The European football body, Uefa, has set a deadline of today for countries to announce their intention to stand. But the FAI claimed hopes of a guarantee that Dublin would be able to provide two stadiums to accompany six venues in Scotland were fading fast.
The FAI's planning and development manager John Byrne, speaking ahead of a meeting with the Irish sports minister, Jim McDaid, maintained that Harney had virtually scuppered the bid. Harney – leader of the smaller party in the Irish Government, the Progressive Democrats – has refused to back an agreement that would lead to the building of a new stadium in Dublin.
She disagreed with the Premier and Fianna Fail leader, Bertie Ahern, over the need for the new stadium, insisting her party had other priorities for the cash.
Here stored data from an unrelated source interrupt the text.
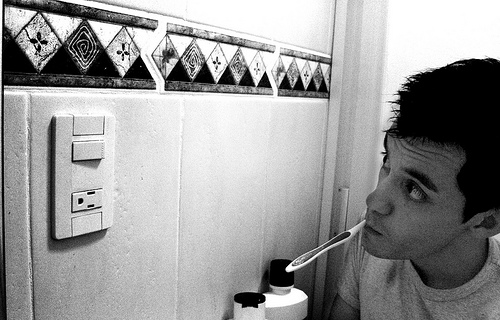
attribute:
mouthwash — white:
[252, 256, 307, 311]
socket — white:
[42, 119, 154, 273]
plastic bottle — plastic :
[260, 259, 310, 319]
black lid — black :
[268, 258, 293, 287]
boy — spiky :
[328, 56, 498, 318]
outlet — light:
[42, 110, 118, 250]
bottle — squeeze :
[221, 289, 318, 317]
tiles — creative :
[7, 6, 385, 115]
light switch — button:
[38, 104, 116, 261]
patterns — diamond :
[140, 52, 322, 97]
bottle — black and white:
[262, 255, 297, 296]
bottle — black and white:
[223, 288, 271, 318]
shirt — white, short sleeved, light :
[334, 224, 498, 319]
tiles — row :
[7, 4, 337, 104]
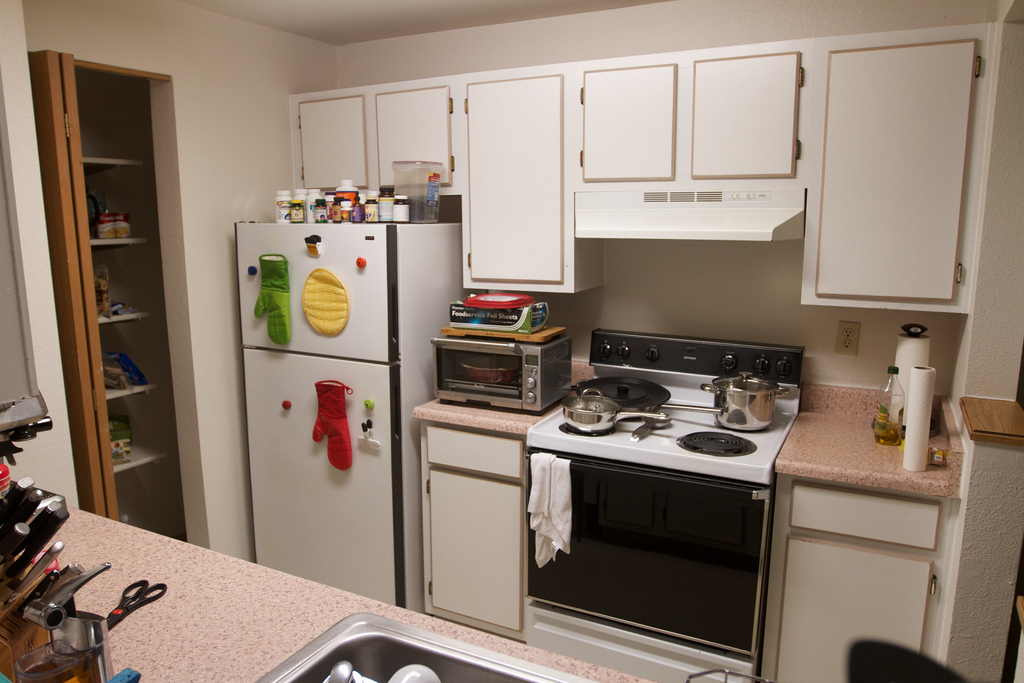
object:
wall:
[364, 26, 462, 77]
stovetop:
[525, 363, 801, 486]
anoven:
[520, 584, 758, 682]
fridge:
[243, 347, 437, 616]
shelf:
[87, 353, 158, 400]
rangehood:
[573, 187, 806, 241]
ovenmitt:
[254, 253, 290, 345]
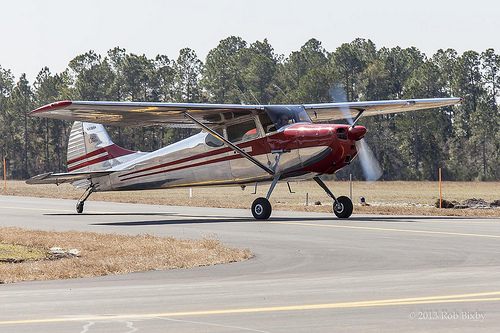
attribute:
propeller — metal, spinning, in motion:
[318, 80, 387, 193]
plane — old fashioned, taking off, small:
[21, 75, 466, 225]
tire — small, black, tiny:
[72, 197, 90, 217]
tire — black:
[247, 196, 277, 222]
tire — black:
[330, 193, 358, 221]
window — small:
[203, 116, 261, 151]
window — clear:
[258, 109, 315, 135]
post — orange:
[432, 164, 449, 211]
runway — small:
[4, 192, 498, 332]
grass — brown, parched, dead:
[1, 176, 499, 275]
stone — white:
[45, 242, 88, 262]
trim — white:
[253, 202, 265, 216]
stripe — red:
[63, 141, 142, 177]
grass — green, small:
[1, 242, 43, 261]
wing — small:
[26, 95, 257, 128]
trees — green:
[0, 32, 499, 187]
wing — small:
[308, 91, 467, 126]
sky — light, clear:
[2, 2, 500, 82]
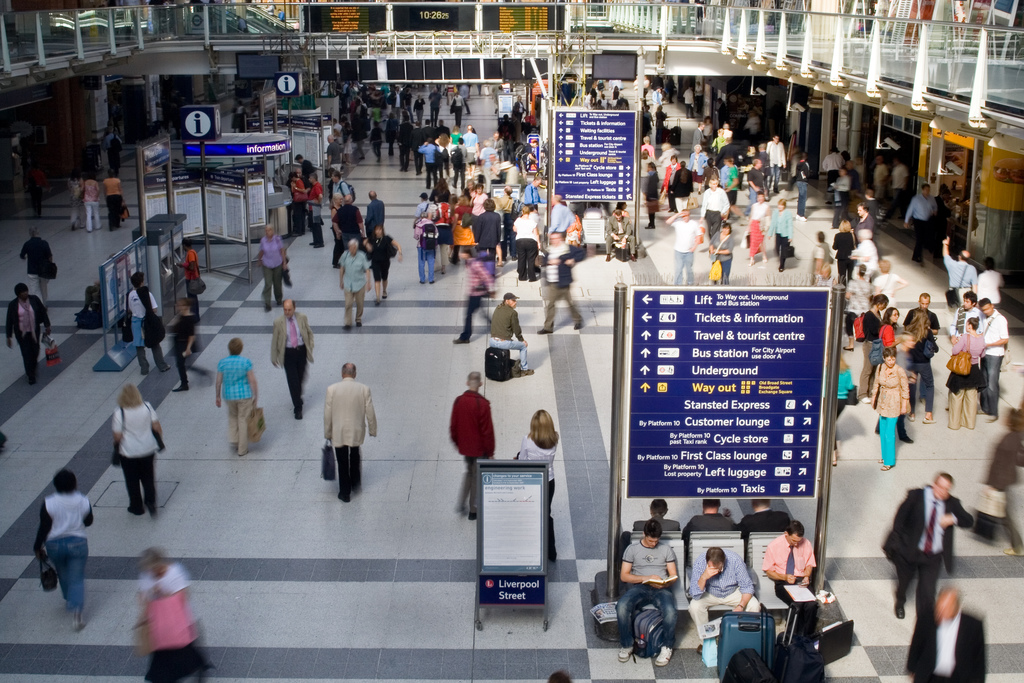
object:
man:
[942, 236, 978, 337]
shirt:
[944, 254, 980, 287]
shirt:
[690, 549, 756, 600]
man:
[688, 546, 762, 654]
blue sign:
[479, 574, 545, 606]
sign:
[555, 111, 637, 201]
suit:
[315, 376, 378, 504]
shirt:
[217, 355, 253, 401]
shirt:
[110, 400, 159, 459]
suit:
[903, 613, 991, 682]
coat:
[449, 390, 496, 458]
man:
[320, 363, 378, 504]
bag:
[321, 439, 337, 481]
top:
[214, 337, 260, 407]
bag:
[484, 347, 514, 383]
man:
[614, 519, 679, 668]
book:
[641, 576, 677, 590]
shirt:
[44, 490, 91, 541]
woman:
[32, 470, 95, 620]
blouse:
[112, 401, 161, 458]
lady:
[216, 337, 266, 456]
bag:
[246, 400, 266, 443]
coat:
[325, 377, 379, 448]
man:
[447, 369, 496, 522]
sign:
[619, 287, 825, 497]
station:
[0, 0, 1024, 681]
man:
[485, 292, 535, 382]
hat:
[503, 292, 520, 299]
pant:
[337, 444, 362, 501]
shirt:
[622, 538, 677, 581]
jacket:
[903, 612, 990, 683]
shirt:
[671, 219, 703, 253]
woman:
[870, 347, 913, 472]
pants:
[879, 414, 899, 465]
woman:
[945, 316, 989, 431]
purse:
[945, 333, 972, 375]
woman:
[110, 382, 165, 515]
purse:
[110, 405, 126, 465]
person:
[517, 409, 560, 563]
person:
[761, 520, 819, 649]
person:
[633, 498, 680, 532]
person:
[682, 499, 736, 541]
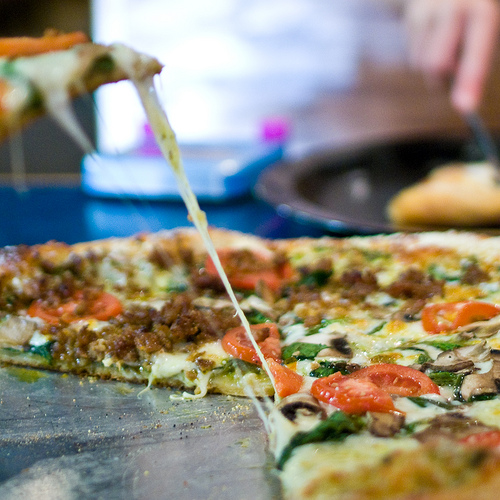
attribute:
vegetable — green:
[275, 408, 357, 473]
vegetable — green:
[427, 368, 464, 388]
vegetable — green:
[24, 339, 56, 360]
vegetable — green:
[417, 338, 459, 350]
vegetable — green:
[278, 340, 326, 363]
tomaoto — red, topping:
[369, 358, 441, 403]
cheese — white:
[132, 81, 287, 407]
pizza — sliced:
[4, 31, 199, 129]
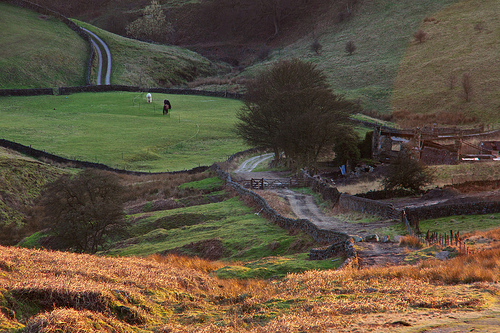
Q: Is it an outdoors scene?
A: Yes, it is outdoors.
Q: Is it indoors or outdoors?
A: It is outdoors.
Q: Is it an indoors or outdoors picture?
A: It is outdoors.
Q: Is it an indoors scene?
A: No, it is outdoors.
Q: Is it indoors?
A: No, it is outdoors.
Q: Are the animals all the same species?
A: Yes, all the animals are horses.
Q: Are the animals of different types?
A: No, all the animals are horses.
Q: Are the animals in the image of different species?
A: No, all the animals are horses.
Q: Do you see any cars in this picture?
A: No, there are no cars.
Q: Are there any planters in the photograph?
A: No, there are no planters.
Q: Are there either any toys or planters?
A: No, there are no planters or toys.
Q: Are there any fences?
A: Yes, there is a fence.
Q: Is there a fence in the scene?
A: Yes, there is a fence.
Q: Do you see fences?
A: Yes, there is a fence.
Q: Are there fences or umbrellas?
A: Yes, there is a fence.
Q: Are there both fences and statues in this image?
A: No, there is a fence but no statues.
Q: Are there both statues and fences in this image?
A: No, there is a fence but no statues.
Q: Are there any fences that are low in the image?
A: Yes, there is a low fence.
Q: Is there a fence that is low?
A: Yes, there is a fence that is low.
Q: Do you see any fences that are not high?
A: Yes, there is a low fence.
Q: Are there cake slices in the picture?
A: No, there are no cake slices.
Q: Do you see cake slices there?
A: No, there are no cake slices.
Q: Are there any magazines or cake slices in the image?
A: No, there are no cake slices or magazines.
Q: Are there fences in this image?
A: Yes, there is a fence.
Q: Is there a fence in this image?
A: Yes, there is a fence.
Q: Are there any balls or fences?
A: Yes, there is a fence.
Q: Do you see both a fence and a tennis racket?
A: No, there is a fence but no rackets.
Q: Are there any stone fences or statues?
A: Yes, there is a stone fence.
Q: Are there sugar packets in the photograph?
A: No, there are no sugar packets.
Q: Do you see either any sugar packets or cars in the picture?
A: No, there are no sugar packets or cars.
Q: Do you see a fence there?
A: Yes, there is a fence.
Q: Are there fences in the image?
A: Yes, there is a fence.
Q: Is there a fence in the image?
A: Yes, there is a fence.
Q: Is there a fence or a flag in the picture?
A: Yes, there is a fence.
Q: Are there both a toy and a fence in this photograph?
A: No, there is a fence but no toys.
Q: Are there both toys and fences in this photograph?
A: No, there is a fence but no toys.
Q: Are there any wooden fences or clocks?
A: Yes, there is a wood fence.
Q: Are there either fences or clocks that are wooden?
A: Yes, the fence is wooden.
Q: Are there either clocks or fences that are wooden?
A: Yes, the fence is wooden.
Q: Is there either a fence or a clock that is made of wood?
A: Yes, the fence is made of wood.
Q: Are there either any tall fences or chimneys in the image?
A: Yes, there is a tall fence.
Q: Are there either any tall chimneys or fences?
A: Yes, there is a tall fence.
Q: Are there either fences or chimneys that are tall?
A: Yes, the fence is tall.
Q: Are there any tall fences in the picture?
A: Yes, there is a tall fence.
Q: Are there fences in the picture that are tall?
A: Yes, there is a fence that is tall.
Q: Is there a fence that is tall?
A: Yes, there is a fence that is tall.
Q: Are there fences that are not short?
A: Yes, there is a tall fence.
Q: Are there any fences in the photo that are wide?
A: Yes, there is a wide fence.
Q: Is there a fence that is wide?
A: Yes, there is a fence that is wide.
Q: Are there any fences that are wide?
A: Yes, there is a fence that is wide.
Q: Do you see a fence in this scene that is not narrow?
A: Yes, there is a wide fence.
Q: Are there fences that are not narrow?
A: Yes, there is a wide fence.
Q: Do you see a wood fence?
A: Yes, there is a wood fence.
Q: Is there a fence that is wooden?
A: Yes, there is a fence that is wooden.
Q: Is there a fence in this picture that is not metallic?
A: Yes, there is a wooden fence.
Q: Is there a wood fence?
A: Yes, there is a fence that is made of wood.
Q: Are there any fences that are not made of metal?
A: Yes, there is a fence that is made of wood.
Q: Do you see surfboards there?
A: No, there are no surfboards.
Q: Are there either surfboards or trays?
A: No, there are no surfboards or trays.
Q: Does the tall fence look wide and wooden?
A: Yes, the fence is wide and wooden.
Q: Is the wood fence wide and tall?
A: Yes, the fence is wide and tall.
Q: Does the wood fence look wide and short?
A: No, the fence is wide but tall.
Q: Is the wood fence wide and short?
A: No, the fence is wide but tall.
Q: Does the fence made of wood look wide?
A: Yes, the fence is wide.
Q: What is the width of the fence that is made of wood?
A: The fence is wide.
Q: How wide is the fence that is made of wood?
A: The fence is wide.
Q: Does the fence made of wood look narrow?
A: No, the fence is wide.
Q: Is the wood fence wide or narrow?
A: The fence is wide.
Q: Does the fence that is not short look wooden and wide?
A: Yes, the fence is wooden and wide.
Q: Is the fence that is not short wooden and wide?
A: Yes, the fence is wooden and wide.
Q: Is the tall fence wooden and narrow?
A: No, the fence is wooden but wide.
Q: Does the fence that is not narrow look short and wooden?
A: No, the fence is wooden but tall.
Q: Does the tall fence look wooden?
A: Yes, the fence is wooden.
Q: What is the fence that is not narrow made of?
A: The fence is made of wood.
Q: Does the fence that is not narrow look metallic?
A: No, the fence is wooden.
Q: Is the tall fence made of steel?
A: No, the fence is made of wood.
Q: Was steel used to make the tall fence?
A: No, the fence is made of wood.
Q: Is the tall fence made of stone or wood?
A: The fence is made of wood.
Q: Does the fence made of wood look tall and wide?
A: Yes, the fence is tall and wide.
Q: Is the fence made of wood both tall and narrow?
A: No, the fence is tall but wide.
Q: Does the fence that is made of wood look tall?
A: Yes, the fence is tall.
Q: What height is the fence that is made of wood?
A: The fence is tall.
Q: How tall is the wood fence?
A: The fence is tall.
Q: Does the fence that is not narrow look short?
A: No, the fence is tall.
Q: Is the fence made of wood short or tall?
A: The fence is tall.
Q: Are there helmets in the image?
A: No, there are no helmets.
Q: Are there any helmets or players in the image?
A: No, there are no helmets or players.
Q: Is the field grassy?
A: Yes, the field is grassy.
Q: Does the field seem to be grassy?
A: Yes, the field is grassy.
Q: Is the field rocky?
A: No, the field is grassy.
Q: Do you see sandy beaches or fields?
A: No, there is a field but it is grassy.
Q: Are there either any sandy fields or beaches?
A: No, there is a field but it is grassy.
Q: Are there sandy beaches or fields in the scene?
A: No, there is a field but it is grassy.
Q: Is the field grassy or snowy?
A: The field is grassy.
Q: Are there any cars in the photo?
A: No, there are no cars.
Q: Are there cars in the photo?
A: No, there are no cars.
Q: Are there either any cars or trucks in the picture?
A: No, there are no cars or trucks.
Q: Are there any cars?
A: No, there are no cars.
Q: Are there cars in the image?
A: No, there are no cars.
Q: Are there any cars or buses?
A: No, there are no cars or buses.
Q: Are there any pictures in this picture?
A: No, there are no pictures.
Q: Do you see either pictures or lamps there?
A: No, there are no pictures or lamps.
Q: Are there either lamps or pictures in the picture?
A: No, there are no pictures or lamps.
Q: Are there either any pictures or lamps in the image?
A: No, there are no pictures or lamps.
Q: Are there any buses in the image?
A: No, there are no buses.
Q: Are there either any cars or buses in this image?
A: No, there are no buses or cars.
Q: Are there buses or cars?
A: No, there are no buses or cars.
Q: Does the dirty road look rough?
A: Yes, the road is rough.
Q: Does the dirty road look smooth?
A: No, the road is rough.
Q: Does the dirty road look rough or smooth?
A: The road is rough.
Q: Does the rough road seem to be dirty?
A: Yes, the road is dirty.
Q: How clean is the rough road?
A: The road is dirty.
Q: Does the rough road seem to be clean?
A: No, the road is dirty.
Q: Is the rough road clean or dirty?
A: The road is dirty.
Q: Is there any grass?
A: Yes, there is grass.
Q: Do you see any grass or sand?
A: Yes, there is grass.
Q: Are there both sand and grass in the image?
A: No, there is grass but no sand.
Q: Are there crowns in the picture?
A: No, there are no crowns.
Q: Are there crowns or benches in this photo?
A: No, there are no crowns or benches.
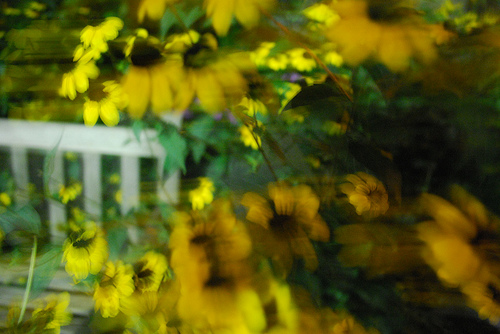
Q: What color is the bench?
A: White.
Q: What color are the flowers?
A: Yellow.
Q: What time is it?
A: Daytime.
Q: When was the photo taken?
A: Afternoon.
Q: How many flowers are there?
A: More than five.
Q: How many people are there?
A: None.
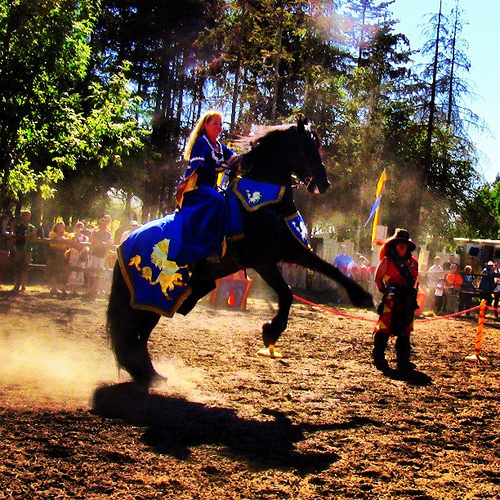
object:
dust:
[398, 185, 442, 235]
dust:
[322, 12, 364, 46]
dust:
[322, 203, 349, 238]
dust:
[82, 195, 124, 219]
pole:
[371, 167, 387, 258]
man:
[370, 228, 419, 373]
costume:
[372, 253, 421, 368]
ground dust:
[6, 351, 121, 411]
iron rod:
[370, 166, 386, 253]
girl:
[371, 227, 420, 371]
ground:
[1, 302, 500, 499]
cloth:
[115, 205, 207, 318]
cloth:
[233, 178, 287, 211]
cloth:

But without the stadium the bid would be doomed, said Byrne, as the only alternative for a second stadium would be Dublin's Croke Park.
Croke Park is owned by the Gaelic Athletic Association (GAA) which forbids its use for any sports other than Gaelic games.
Byrne said: "Without a new stadium the bid would be in the hands of the GAA. She (Harney) cannot guarantee that Croke Park can be used because it does not belong to her. What kind of banana republic do we live in when we cannot provide two stadiums?"
Today's deadline does not require the naming of specific stadiums, just an intention that the full eight would be available between the two nations. But Byrne said: "We cannot just say 'Lansdowne Road and one more'. I think it is appalling."